YOUR TASK:
Rewrite the data from the very start through the line containing "Insiden tragis ini terungkap setelah warga", putting "Versandbedingungen" wherever "Lieferbedingungen" appears and leaving everything else the same.

§ §

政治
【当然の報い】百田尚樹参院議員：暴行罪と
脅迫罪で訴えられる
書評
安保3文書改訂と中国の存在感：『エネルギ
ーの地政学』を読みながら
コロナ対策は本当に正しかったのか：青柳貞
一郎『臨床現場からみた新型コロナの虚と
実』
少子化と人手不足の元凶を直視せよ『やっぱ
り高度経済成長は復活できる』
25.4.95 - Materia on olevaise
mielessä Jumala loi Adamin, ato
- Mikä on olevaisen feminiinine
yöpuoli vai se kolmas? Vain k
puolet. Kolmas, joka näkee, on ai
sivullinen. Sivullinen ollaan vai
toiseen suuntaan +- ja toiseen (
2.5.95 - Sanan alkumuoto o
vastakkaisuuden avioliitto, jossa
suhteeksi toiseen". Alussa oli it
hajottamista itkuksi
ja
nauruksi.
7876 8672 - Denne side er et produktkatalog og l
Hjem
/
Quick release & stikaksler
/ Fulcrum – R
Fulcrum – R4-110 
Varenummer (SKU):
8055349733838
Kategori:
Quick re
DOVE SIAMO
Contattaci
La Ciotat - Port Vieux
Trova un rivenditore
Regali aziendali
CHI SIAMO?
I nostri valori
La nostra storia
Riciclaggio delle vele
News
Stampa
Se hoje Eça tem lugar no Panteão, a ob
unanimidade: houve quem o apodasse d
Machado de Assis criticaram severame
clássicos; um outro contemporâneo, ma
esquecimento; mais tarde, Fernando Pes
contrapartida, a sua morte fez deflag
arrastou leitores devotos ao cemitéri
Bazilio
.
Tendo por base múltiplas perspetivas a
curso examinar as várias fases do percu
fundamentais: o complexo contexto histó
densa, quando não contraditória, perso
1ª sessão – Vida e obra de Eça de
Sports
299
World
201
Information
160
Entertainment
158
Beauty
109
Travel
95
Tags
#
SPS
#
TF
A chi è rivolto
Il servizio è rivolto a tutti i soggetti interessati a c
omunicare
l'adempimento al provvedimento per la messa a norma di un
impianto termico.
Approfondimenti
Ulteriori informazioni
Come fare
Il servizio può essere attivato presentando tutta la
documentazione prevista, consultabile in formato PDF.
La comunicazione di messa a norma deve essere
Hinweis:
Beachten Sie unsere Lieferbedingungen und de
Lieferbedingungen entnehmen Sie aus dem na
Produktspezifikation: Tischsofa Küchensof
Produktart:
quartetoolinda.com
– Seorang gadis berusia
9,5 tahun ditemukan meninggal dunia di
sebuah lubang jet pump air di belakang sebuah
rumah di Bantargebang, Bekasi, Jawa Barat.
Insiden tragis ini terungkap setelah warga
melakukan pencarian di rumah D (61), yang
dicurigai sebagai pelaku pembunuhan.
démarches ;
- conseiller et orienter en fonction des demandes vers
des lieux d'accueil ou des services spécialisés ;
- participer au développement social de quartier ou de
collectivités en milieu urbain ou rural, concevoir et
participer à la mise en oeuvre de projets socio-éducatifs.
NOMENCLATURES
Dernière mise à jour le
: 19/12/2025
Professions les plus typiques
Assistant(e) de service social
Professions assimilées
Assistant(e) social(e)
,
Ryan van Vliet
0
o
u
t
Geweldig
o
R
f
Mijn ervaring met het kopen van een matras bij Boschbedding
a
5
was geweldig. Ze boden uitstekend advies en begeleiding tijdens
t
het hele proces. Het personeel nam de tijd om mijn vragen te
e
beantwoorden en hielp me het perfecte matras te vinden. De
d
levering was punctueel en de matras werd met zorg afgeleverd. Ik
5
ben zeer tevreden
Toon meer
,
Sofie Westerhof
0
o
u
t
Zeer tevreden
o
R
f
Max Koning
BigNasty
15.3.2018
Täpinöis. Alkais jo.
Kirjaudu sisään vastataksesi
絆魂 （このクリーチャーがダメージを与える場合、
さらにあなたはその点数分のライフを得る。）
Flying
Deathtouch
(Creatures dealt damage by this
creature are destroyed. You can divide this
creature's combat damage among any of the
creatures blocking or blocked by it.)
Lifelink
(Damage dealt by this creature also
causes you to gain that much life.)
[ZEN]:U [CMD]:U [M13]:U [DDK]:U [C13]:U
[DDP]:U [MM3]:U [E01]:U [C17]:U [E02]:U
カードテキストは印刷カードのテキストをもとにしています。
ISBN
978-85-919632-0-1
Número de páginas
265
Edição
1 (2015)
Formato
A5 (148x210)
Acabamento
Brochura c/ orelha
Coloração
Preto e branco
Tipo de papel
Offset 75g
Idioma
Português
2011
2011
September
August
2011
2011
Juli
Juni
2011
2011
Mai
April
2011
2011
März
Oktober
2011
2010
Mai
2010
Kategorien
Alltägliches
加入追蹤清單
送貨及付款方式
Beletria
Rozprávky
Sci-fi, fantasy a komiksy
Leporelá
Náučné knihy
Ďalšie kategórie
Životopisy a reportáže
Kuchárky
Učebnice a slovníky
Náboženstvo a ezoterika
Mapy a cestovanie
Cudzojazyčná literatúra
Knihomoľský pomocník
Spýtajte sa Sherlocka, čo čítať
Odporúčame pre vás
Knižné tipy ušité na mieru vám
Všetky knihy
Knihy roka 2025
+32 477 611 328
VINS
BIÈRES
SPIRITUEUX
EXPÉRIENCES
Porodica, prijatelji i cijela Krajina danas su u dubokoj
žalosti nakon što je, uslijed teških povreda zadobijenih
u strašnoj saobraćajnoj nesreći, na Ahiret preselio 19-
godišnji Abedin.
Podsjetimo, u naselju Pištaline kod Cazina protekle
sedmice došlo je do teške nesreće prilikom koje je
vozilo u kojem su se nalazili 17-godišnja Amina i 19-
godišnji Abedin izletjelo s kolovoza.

§ §

TASK ANSWER:
政治
【当然の報い】百田尚樹参院議員：暴行罪と
脅迫罪で訴えられる
書評
安保3文書改訂と中国の存在感：『エネルギ
ーの地政学』を読みながら
コロナ対策は本当に正しかったのか：青柳貞
一郎『臨床現場からみた新型コロナの虚と
実』
少子化と人手不足の元凶を直視せよ『やっぱ
り高度経済成長は復活できる』
25.4.95 - Materia on olevaise
mielessä Jumala loi Adamin, ato
- Mikä on olevaisen feminiinine
yöpuoli vai se kolmas? Vain k
puolet. Kolmas, joka näkee, on ai
sivullinen. Sivullinen ollaan vai
toiseen suuntaan +- ja toiseen (
2.5.95 - Sanan alkumuoto o
vastakkaisuuden avioliitto, jossa
suhteeksi toiseen". Alussa oli it
hajottamista itkuksi
ja
nauruksi.
7876 8672 - Denne side er et produktkatalog og l
Hjem
/
Quick release & stikaksler
/ Fulcrum – R
Fulcrum – R4-110 
Varenummer (SKU):
8055349733838
Kategori:
Quick re
DOVE SIAMO
Contattaci
La Ciotat - Port Vieux
Trova un rivenditore
Regali aziendali
CHI SIAMO?
I nostri valori
La nostra storia
Riciclaggio delle vele
News
Stampa
Se hoje Eça tem lugar no Panteão, a ob
unanimidade: houve quem o apodasse d
Machado de Assis criticaram severame
clássicos; um outro contemporâneo, ma
esquecimento; mais tarde, Fernando Pes
contrapartida, a sua morte fez deflag
arrastou leitores devotos ao cemitéri
Bazilio
.
Tendo por base múltiplas perspetivas a
curso examinar as várias fases do percu
fundamentais: o complexo contexto histó
densa, quando não contraditória, perso
1ª sessão – Vida e obra de Eça de
Sports
299
World
201
Information
160
Entertainment
158
Beauty
109
Travel
95
Tags
#
SPS
#
TF
A chi è rivolto
Il servizio è rivolto a tutti i soggetti interessati a c
omunicare
l'adempimento al provvedimento per la messa a norma di un
impianto termico.
Approfondimenti
Ulteriori informazioni
Come fare
Il servizio può essere attivato presentando tutta la
documentazione prevista, consultabile in formato PDF.
La comunicazione di messa a norma deve essere
Hinweis:
Beachten Sie unsere Versandbedingungen und de
Versandbedingungen entnehmen Sie aus dem na
Produktspezifikation: Tischsofa Küchensof
Produktart:
quartetoolinda.com
– Seorang gadis berusia
9,5 tahun ditemukan meninggal dunia di
sebuah lubang jet pump air di belakang sebuah
rumah di Bantargebang, Bekasi, Jawa Barat.
Insiden tragis ini terungkap setelah warga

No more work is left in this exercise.